**WORK TASK**
How many lines in the records below contain the word "Left"? Reply with the number alone.

**SOURCE RECORDS**
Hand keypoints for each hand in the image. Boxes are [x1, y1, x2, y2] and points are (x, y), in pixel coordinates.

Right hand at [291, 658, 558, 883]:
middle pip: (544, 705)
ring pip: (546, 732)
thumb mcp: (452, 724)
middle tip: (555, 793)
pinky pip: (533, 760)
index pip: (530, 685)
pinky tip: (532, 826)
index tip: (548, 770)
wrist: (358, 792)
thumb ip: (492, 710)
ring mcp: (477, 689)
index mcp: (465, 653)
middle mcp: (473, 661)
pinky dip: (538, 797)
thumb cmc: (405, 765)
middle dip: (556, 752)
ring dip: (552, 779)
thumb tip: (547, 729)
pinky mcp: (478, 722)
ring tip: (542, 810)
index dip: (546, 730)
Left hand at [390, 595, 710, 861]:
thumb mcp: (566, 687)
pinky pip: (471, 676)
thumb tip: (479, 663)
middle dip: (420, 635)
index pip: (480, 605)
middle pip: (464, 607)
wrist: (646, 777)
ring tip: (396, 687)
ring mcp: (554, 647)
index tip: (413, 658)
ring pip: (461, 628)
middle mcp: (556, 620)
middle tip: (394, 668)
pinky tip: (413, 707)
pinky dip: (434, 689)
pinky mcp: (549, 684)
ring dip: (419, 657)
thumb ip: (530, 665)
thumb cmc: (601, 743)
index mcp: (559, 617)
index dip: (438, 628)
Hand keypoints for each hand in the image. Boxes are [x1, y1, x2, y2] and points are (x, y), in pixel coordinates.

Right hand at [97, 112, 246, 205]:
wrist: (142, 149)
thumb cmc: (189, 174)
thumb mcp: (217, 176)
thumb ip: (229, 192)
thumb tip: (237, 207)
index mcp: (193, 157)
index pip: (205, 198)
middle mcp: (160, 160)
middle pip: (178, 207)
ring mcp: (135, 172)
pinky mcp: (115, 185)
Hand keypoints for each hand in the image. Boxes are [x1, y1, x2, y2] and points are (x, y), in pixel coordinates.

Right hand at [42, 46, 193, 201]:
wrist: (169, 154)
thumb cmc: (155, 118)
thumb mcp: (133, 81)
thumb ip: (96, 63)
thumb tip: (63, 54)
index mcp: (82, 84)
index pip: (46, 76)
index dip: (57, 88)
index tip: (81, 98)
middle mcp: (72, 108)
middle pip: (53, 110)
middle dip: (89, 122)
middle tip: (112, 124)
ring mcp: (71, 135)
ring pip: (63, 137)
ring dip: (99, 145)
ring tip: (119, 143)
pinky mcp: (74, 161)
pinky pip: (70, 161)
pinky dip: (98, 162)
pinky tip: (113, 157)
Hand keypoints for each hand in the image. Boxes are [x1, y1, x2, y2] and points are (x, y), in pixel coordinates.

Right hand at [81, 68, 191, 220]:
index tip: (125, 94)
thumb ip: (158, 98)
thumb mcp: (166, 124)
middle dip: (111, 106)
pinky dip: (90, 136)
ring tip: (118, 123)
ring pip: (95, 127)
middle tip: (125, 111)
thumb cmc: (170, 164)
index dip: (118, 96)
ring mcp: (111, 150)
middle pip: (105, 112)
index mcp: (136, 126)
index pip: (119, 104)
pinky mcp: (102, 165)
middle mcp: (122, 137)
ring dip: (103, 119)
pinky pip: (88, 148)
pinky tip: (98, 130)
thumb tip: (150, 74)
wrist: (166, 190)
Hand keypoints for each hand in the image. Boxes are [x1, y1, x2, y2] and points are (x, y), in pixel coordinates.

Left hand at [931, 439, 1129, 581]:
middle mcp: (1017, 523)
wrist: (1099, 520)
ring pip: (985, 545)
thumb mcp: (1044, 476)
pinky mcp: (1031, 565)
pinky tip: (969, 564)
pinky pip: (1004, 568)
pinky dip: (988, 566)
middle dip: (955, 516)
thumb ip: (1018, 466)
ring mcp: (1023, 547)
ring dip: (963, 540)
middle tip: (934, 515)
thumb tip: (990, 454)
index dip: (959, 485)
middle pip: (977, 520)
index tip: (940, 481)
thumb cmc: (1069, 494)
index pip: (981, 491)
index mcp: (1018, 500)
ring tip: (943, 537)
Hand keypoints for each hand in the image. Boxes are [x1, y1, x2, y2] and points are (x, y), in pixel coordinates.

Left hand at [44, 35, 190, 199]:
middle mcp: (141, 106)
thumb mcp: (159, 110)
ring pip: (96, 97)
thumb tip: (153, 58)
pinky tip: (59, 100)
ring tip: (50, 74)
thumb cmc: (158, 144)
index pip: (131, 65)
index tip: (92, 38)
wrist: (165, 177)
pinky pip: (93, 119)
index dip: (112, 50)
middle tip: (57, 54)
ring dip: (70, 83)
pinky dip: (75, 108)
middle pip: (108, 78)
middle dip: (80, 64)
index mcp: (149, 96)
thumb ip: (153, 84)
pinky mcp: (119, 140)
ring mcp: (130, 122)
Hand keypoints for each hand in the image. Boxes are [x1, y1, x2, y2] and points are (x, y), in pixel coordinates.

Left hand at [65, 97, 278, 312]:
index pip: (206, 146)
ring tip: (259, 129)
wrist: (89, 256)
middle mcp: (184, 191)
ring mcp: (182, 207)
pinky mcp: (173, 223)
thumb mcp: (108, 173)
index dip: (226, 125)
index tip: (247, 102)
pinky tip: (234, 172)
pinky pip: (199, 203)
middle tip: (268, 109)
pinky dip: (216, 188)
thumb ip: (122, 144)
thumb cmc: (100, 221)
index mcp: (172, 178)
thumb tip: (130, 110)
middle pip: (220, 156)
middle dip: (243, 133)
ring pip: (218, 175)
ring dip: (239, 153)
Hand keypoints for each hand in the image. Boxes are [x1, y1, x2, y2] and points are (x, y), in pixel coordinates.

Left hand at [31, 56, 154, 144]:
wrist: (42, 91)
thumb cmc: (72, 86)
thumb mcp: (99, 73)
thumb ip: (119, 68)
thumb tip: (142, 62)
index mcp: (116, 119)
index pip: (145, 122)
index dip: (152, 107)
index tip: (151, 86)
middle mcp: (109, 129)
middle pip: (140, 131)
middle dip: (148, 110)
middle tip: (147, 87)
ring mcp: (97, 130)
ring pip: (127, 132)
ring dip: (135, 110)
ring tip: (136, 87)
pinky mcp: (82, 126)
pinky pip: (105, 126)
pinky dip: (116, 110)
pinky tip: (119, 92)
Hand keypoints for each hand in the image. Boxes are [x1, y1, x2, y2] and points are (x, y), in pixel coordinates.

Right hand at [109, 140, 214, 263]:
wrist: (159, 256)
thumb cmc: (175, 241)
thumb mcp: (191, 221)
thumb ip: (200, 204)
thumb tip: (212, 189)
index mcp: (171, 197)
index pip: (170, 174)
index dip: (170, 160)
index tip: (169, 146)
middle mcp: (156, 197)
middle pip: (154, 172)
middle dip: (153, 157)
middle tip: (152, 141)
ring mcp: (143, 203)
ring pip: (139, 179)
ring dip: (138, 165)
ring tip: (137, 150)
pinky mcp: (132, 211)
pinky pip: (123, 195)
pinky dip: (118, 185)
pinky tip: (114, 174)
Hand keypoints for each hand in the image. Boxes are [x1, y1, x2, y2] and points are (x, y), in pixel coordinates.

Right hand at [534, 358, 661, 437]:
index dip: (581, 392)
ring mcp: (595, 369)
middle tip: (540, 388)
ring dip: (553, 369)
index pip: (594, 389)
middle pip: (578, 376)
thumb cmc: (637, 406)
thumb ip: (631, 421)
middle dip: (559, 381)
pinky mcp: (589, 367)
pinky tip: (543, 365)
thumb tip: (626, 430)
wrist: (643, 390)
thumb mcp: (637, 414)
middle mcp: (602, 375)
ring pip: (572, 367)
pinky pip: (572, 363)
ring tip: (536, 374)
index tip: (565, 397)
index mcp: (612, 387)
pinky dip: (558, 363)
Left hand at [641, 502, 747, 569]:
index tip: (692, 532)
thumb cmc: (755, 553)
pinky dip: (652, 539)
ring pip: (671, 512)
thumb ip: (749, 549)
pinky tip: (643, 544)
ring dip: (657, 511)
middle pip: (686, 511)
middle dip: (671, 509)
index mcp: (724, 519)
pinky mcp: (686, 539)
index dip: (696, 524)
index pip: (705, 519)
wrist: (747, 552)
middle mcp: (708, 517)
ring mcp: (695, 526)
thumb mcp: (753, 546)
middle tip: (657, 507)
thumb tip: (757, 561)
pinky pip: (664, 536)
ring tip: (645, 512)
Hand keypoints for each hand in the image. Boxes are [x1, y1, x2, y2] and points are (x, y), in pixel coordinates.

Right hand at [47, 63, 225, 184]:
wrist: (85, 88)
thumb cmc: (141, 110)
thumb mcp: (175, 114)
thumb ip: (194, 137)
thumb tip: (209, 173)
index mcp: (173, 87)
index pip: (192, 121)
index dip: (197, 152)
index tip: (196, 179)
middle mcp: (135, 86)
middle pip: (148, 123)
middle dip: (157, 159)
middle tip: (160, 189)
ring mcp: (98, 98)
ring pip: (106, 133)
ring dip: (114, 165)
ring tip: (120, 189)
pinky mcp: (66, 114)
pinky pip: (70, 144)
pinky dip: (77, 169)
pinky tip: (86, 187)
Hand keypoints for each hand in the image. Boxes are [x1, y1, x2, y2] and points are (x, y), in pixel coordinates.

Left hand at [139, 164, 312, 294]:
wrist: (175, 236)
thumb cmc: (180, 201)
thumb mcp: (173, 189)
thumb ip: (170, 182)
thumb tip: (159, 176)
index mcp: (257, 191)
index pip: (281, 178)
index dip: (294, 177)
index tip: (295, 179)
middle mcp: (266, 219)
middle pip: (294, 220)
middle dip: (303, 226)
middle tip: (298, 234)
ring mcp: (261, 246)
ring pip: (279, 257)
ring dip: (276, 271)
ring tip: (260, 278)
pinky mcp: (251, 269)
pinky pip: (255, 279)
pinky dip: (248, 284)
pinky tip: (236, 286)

**OUTPUT OF THE EXERCISE**
7